The now world-famous images of children in the Don Dale Youth Corrections Centre in Darwin raise many questions about whether the Rule of Law was upheld by those whose duty it was to protect the vulnerable.  Questions like:  whether, given the form of punishment received by those children, there was proportionality in their sentencing; whether the children were provided with access to justice, especially when it appears from the Four Corners program that they were placed in isolation units for weeks at a time and then placed in an adult prison.  These questions will no doubt be properly addressed as part of the White-Gooda Royal Commission. 

If the Rule of Law has been eroded, the blame must be shared by all of us for not being vigilant enough to protect this important doctrine.   When the Rule of Law does not hold true the protections it offers individuals are diminished.  Eventually the protections and freedoms envisaged 800 years ago will only be a footnote in history.

We must do what we can to shore up the Rule of Law.  We must ensure that individual rights are protected: the rights of children and adults; the rights of those born in Australia and those born in other countries; the rights of Christians, Muslims and people of all faiths, and of those without faith.  All individuals in Australia need to rely on this fundamental principle protecting and informing their rights.

It is incumbent on all citizens to protect the voiceless and the vulnerable.  However, politicians have a particular duty to advocate protecting such groups.  No sane politician should be party to any watering down of the Rule of Law.

While I commend Prime Minister Turnbull for instigating the Royal Commission into Northern Territory juvenile detention, other elements in his Government are further undoing the protections we hold dear.

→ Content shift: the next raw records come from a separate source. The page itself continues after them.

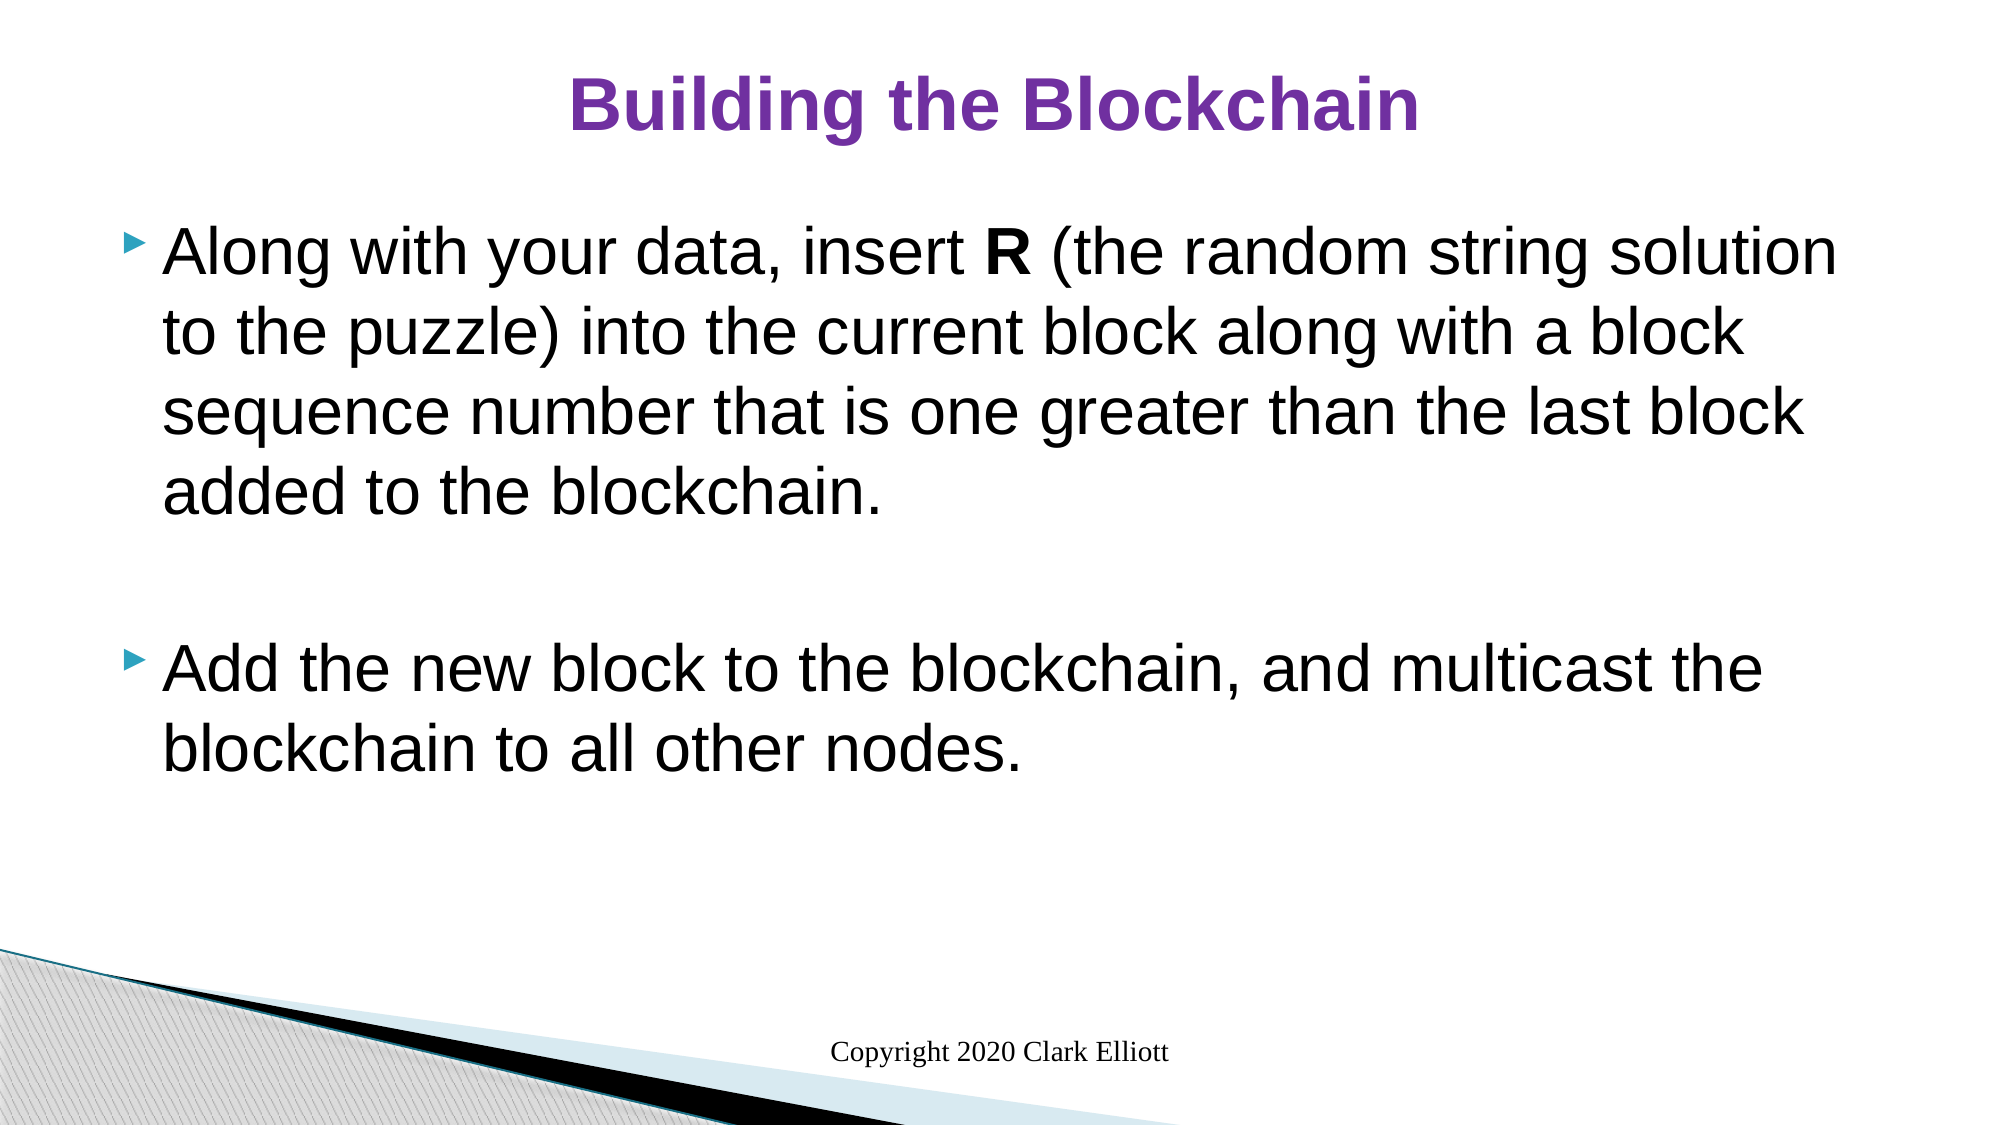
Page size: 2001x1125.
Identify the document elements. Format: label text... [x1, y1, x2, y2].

text_box Copyright 2020 Clark Elliott [762, 1024, 1238, 1103]
title Building the Blockchain [327, 25, 1663, 175]
list Along with your data, insert R (the random string solution to the puzzle) into the current block along with a block sequence number that is one greater than the last block added to the blockchain. Add the new block to the blockchain, and multicast the blockchain to all other nodes. [87, 200, 1863, 925]
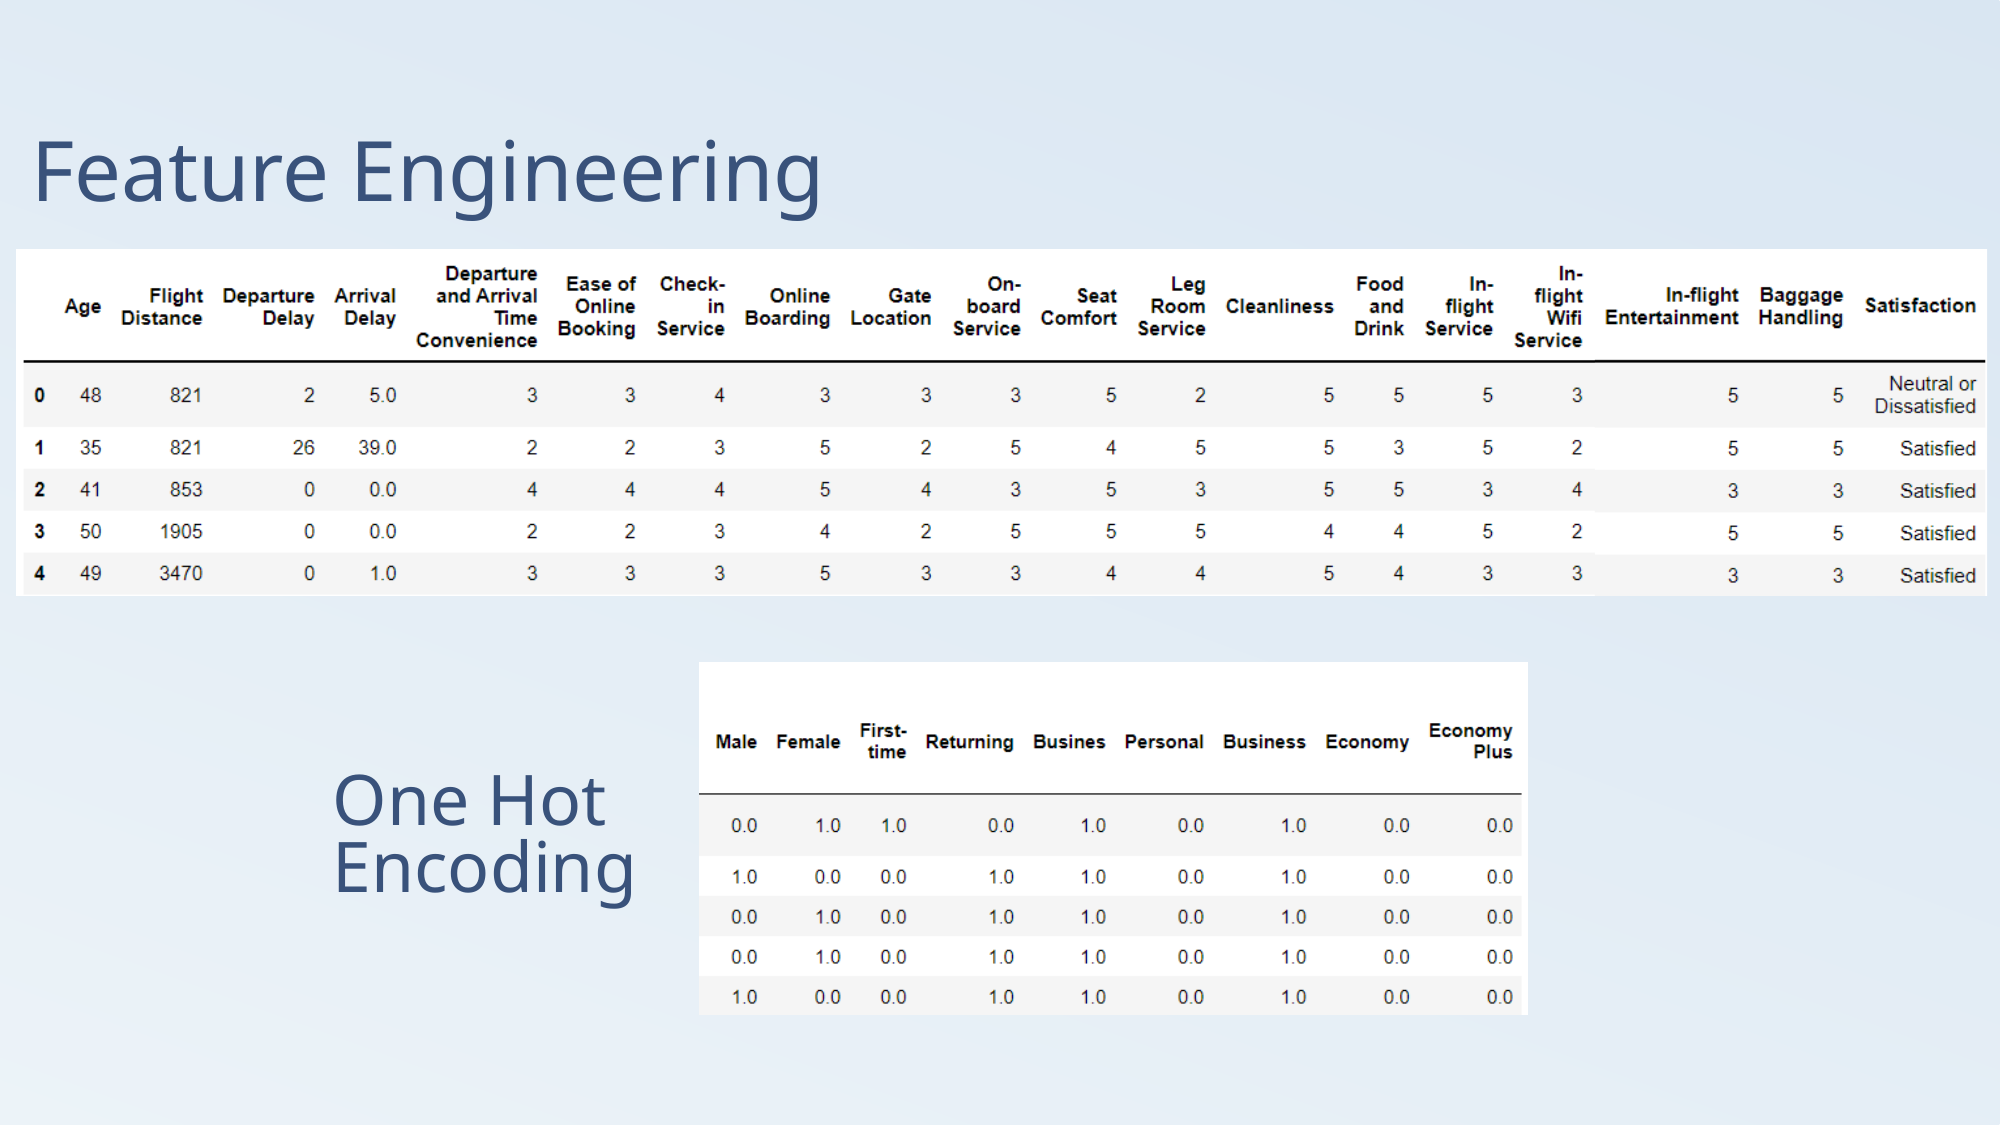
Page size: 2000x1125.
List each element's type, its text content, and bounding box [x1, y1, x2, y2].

title Feature Engineering [16, 62, 1163, 225]
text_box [16, 249, 1988, 596]
picture [699, 662, 1528, 1015]
text_box One Hot Encoding [317, 763, 699, 914]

There is no excuse for any politician to promote discrimination against minorities.  The recent comments of Senator Eric Abetz supporting the call by ACT President of the Young Liberals, Josh Manuatu, to refuse Muslim immigrants is nothing more than simple Islamophobia.  These comments are disgraceful and completely un-Australian.  If allowed to continue unabated, such irresponsible rhetoric by senior members of the Liberal Party will further erode the Rule of Law.

It is time for the Prime Minister to speak up and rein in his misguided and divisive colleagues.  If he can’t strongly guide his colleagues, how will he ever navigate his way through his new Senate?